Revision should be a regular task; at the end of every week, all your notes should be revised and digested into a format that is easier to memorise. If you allow week after week to pass without looking at your notes, it will only make the task more daunting. Revising regularly does not mean allowing yourself to ‘burn out’. It is up to you to determine how many hours daily or weekly you need to efficiently summarise, memorise and conduct the necessary research.
You may work best by studying for two or three days steadily then giving yourself a two-day break. When you do allow yourself some leisure time, use it wisely. Make sure that you truly disconnect by doing something you love. Social interaction is likewise vital if you don’t want to feel like A levels revision is costing you your personal life.
Use effective study tools
One of the most effective ways of reducing a large bulk of information into a more manageable format is through the use of mind maps. These break a subject up into headings/main ideas, subsidiary ideas or sub-headings and more specific details, using visual imagery to increase memory retention and help students relate parts of a subject or idea to the whole. A good mind map will use colour, images and text to boost memory and concentration.
Practice past exam papers
One of the best ways to learn to manage your time during the exams, and to ensure you are familiar with the format and nature of the questions you are likely to encounter is by doing past exams; the more you do, the more comfortable you will be on exam day.
There are many past exams available on the Internet, though if you run out of material, ask your teacher if they can help you access more tests. Remember that the questions you will encounter are not likely to be the same, but that is not the point of completing practice exams – rather, it is the nature of the questions, the structure of the exam and the time you will be allowed for each section, which are of interest.
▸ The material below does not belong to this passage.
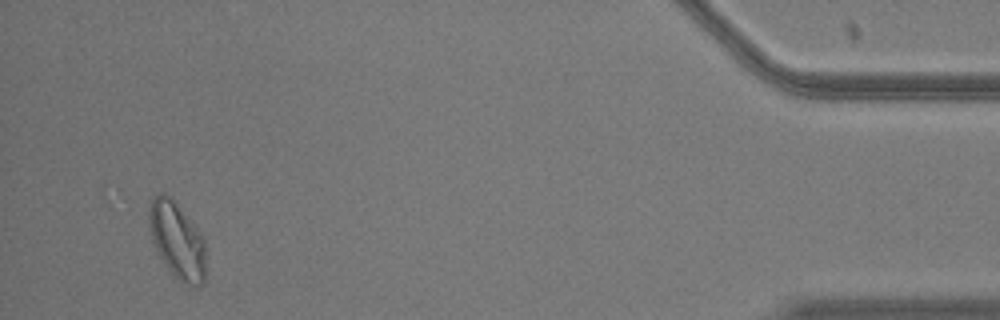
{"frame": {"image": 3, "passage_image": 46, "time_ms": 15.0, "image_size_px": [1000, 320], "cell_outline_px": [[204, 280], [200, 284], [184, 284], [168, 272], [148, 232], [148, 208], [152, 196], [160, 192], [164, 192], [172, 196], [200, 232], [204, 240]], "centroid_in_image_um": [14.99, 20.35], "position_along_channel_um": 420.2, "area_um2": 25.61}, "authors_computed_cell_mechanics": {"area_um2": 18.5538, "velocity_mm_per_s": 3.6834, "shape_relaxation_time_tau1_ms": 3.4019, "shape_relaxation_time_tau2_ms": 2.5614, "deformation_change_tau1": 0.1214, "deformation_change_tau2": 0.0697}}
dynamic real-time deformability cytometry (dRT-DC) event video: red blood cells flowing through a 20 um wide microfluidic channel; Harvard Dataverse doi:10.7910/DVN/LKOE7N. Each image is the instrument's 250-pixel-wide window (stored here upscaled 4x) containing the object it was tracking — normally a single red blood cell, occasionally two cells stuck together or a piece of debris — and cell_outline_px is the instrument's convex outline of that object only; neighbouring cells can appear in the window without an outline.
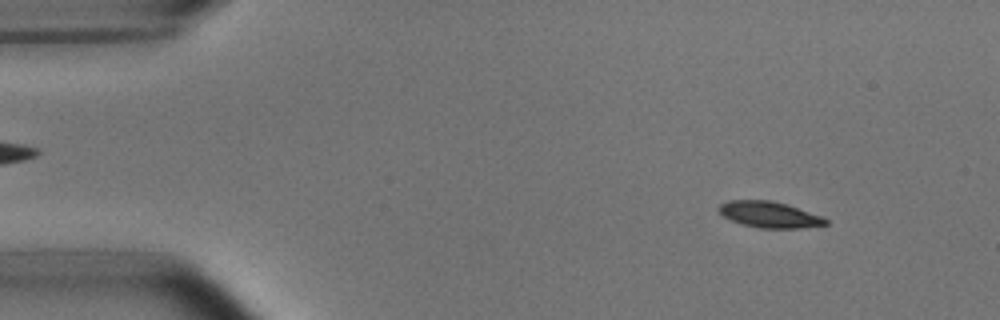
{"species": "common noctule bat (a hibernating species)", "species_latin": "Nyctalus noctula", "temperature_condition": "room temperature", "stored_images_in_passage": 52, "camera_frame_rate_fps": 3000, "um_per_image_px": 0.085, "animal": {"sex": "male", "body_mass_g": 15.6}, "frame": {"image": 1, "passage_image": 5, "time_ms": 1.333, "image_size_px": [1000, 320], "cell_outline_px": [[828, 224], [800, 228], [760, 228], [744, 224], [732, 220], [724, 216], [716, 208], [720, 204], [728, 200], [772, 200], [788, 204], [820, 216], [828, 220]], "centroid_in_image_um": [65.38, 18.22], "position_along_channel_um": 19.6, "area_um2": 16.13}}
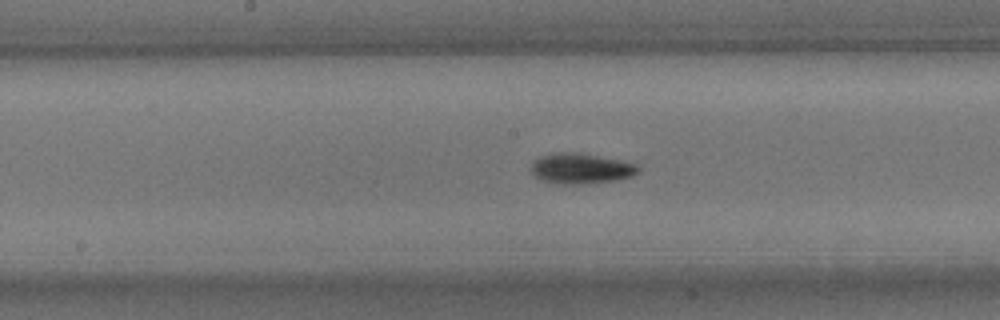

Acknowledge the importance of regular exercise and a healthy diet
Keeping up your energy levels for two entire years is quite a challenge; it helps to feel vital, healthy and fit while you are revising, so make sure to include brain boosting foods (like fresh, organic fruits and vegetables, nuts and foods, which are rich in Omega-3 fatty acids).
Create a study group
Some of you will be self-starters. You will prefer to study alone and do not need others to set and work towards goals. Others, however, work best in a social setting. You may find the company of others motivating. If you find that working in a study group works for you, create one. Establish rules with your group mates from the outset, including the length and number of breaks, etc. Share vital resources and tips gleaned and test each other regularly to identify possible neglected areas in your respective study plans.
No stress allowed the night before the exam
If you have been consistently preparing for two years, do you really need that last night to cram information into your brain? Have confidence in what your discipline and hard work has achieved; get an early night to ensure your memory and concentration are in tip-top shape on your big day.
You don’t need to unload all of your knowledge on exam day
Think about the question you are being asked and answer it: One of the most annoying aspects of correcting an A level exam is finding a long-winded answer intended to show how much the student knows about a given subject, that does not actually answer the question posed. This is why doing past exams is so useful; they train you to divide your ideas into clearly defined paragraphs, and to connect your ideas in a logical and comprehensible manner.
A levels are a hard slog. Make sure to reward yourself along the way, and to plan one special reward for doing so well on your A level exams, a nice meal or camping trip maybe. Having something to look forward to can be useful when you motivation flags.
I hope that you have found this blog post informative and useful. All that’s left is to wish you the best of luck with your A levels.